• Task instructions
The listing below is to be written out word for word, minus its images.

• Given material
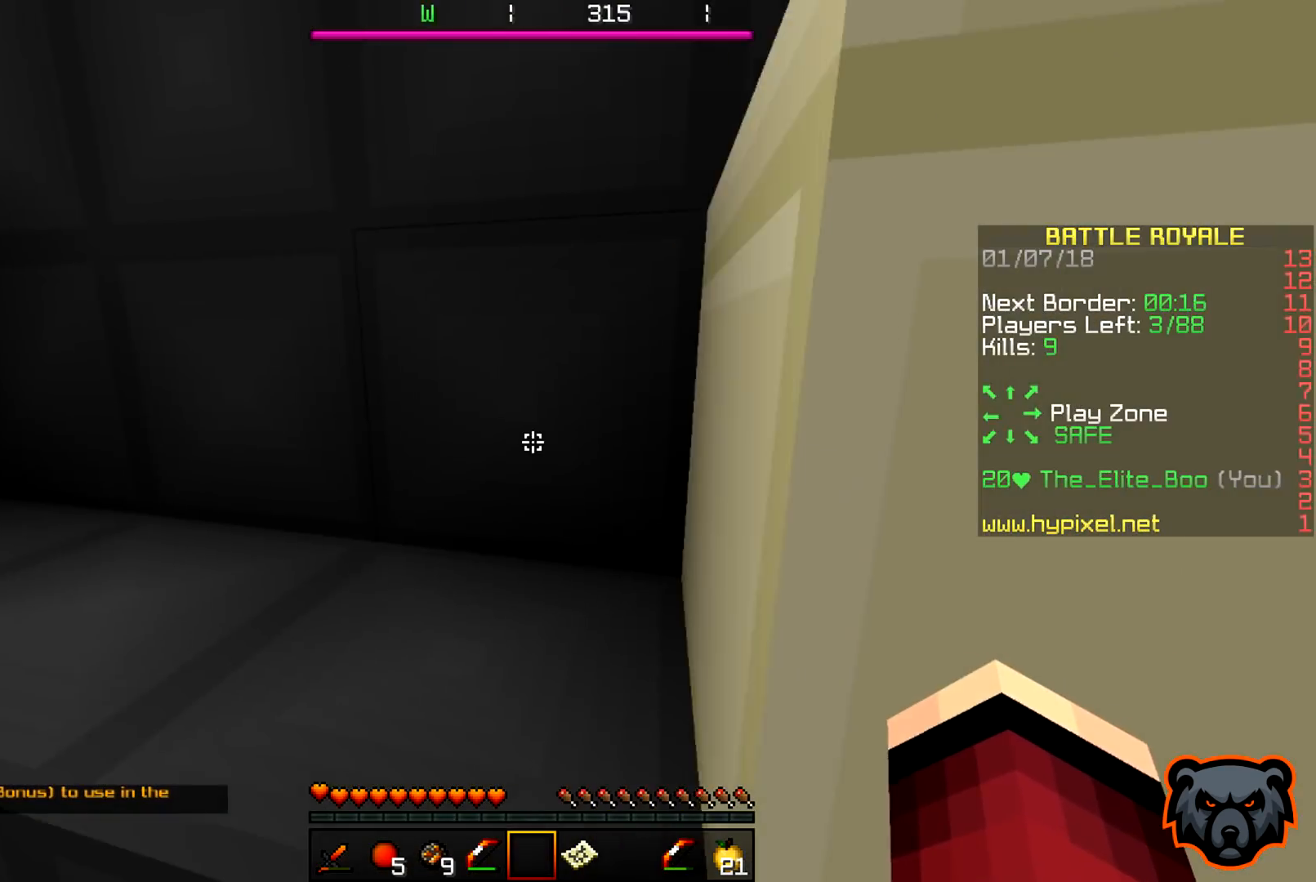
{"keys": ["w"], "events": [[500, "a", "up"]]}
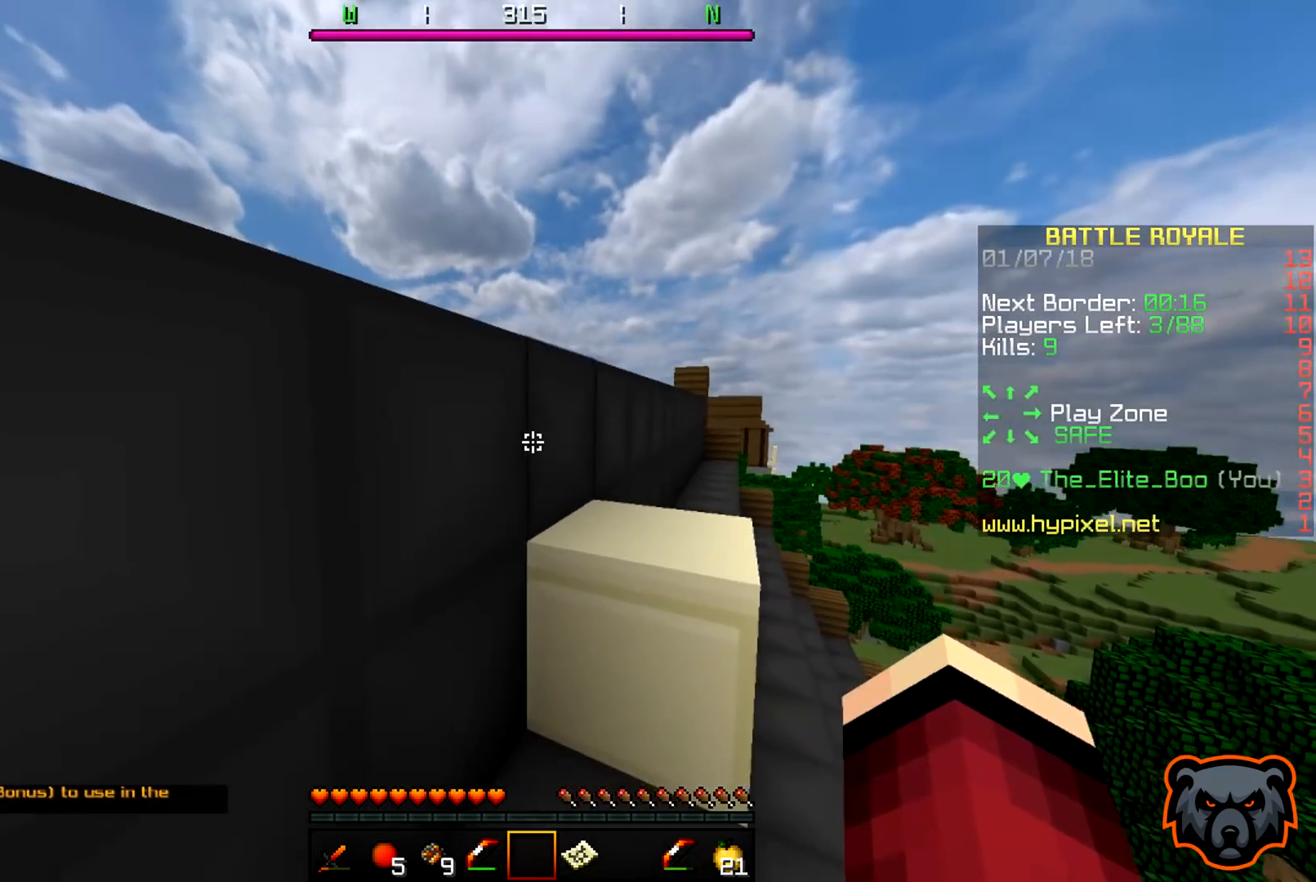
{"keys": ["w"], "events": []}
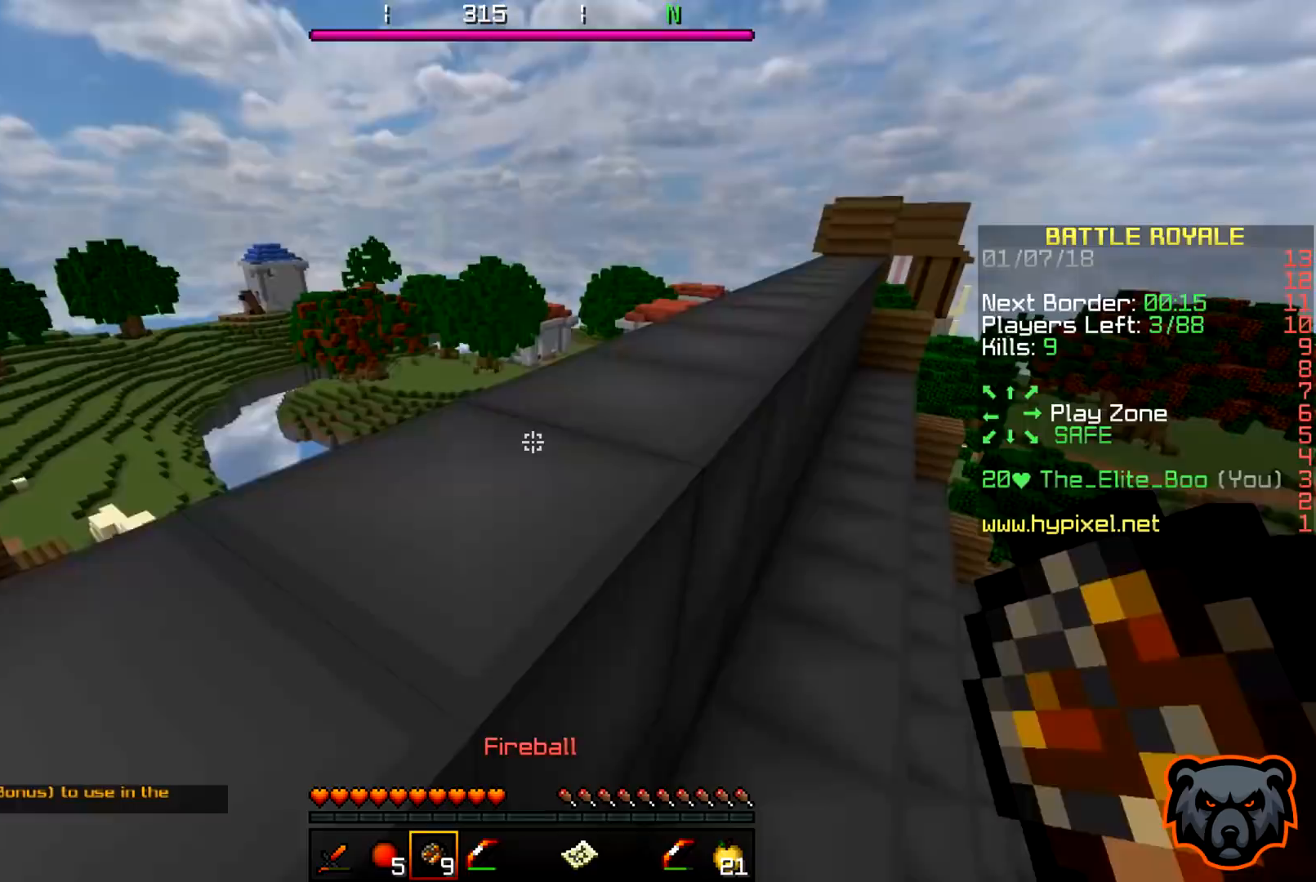
{"keys": ["w"], "events": [[17, "a", "down"], [483, "a", "up"]]}
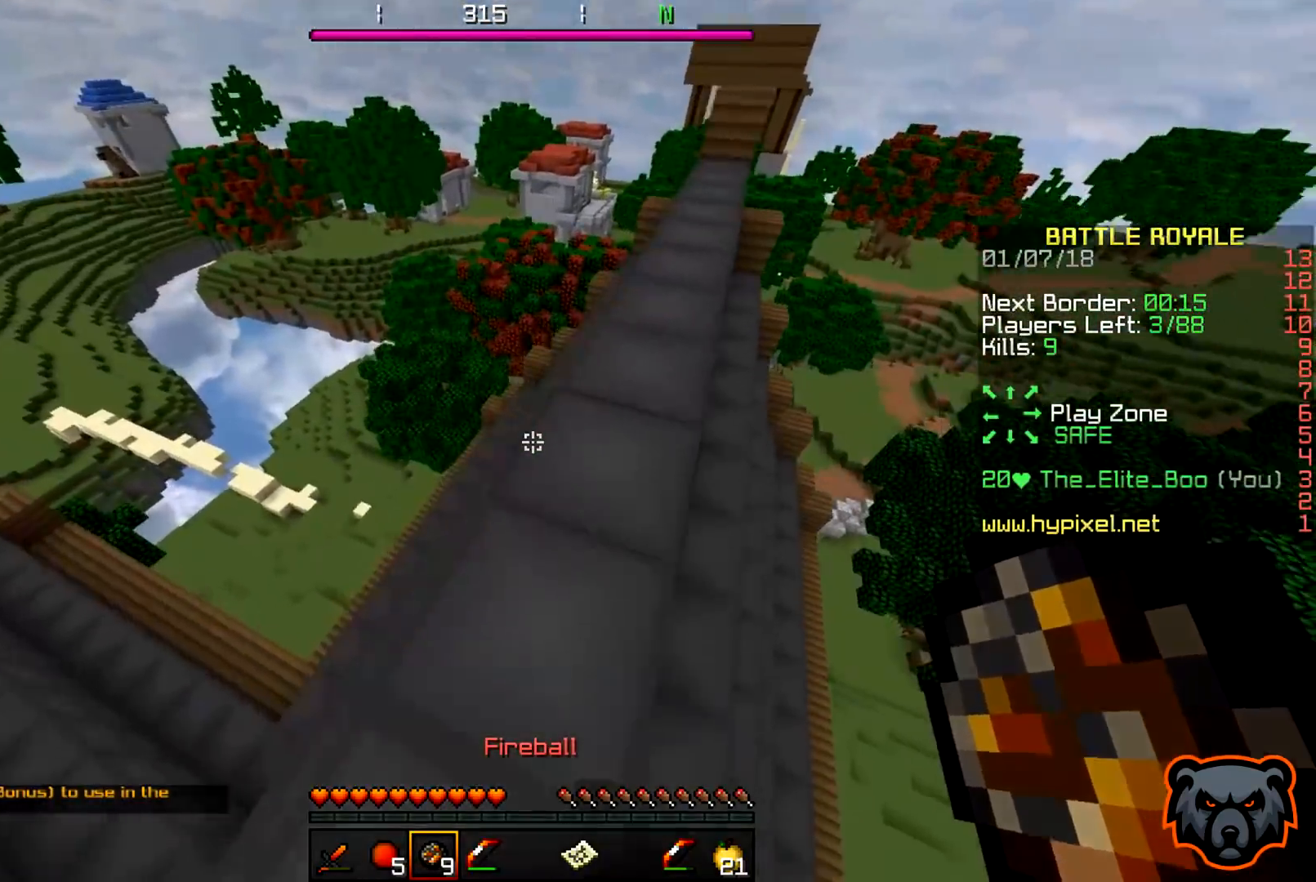
{"keys": ["d", "w"], "events": [[33, "d", "down"]]}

• Completed exercise
{"keys": ["w"], "events": [[500, "a", "up"]]}
{"keys": ["w"], "events": []}
{"keys": ["w"], "events": [[17, "a", "down"], [483, "a", "up"]]}
{"keys": ["d", "w"], "events": [[33, "d", "down"]]}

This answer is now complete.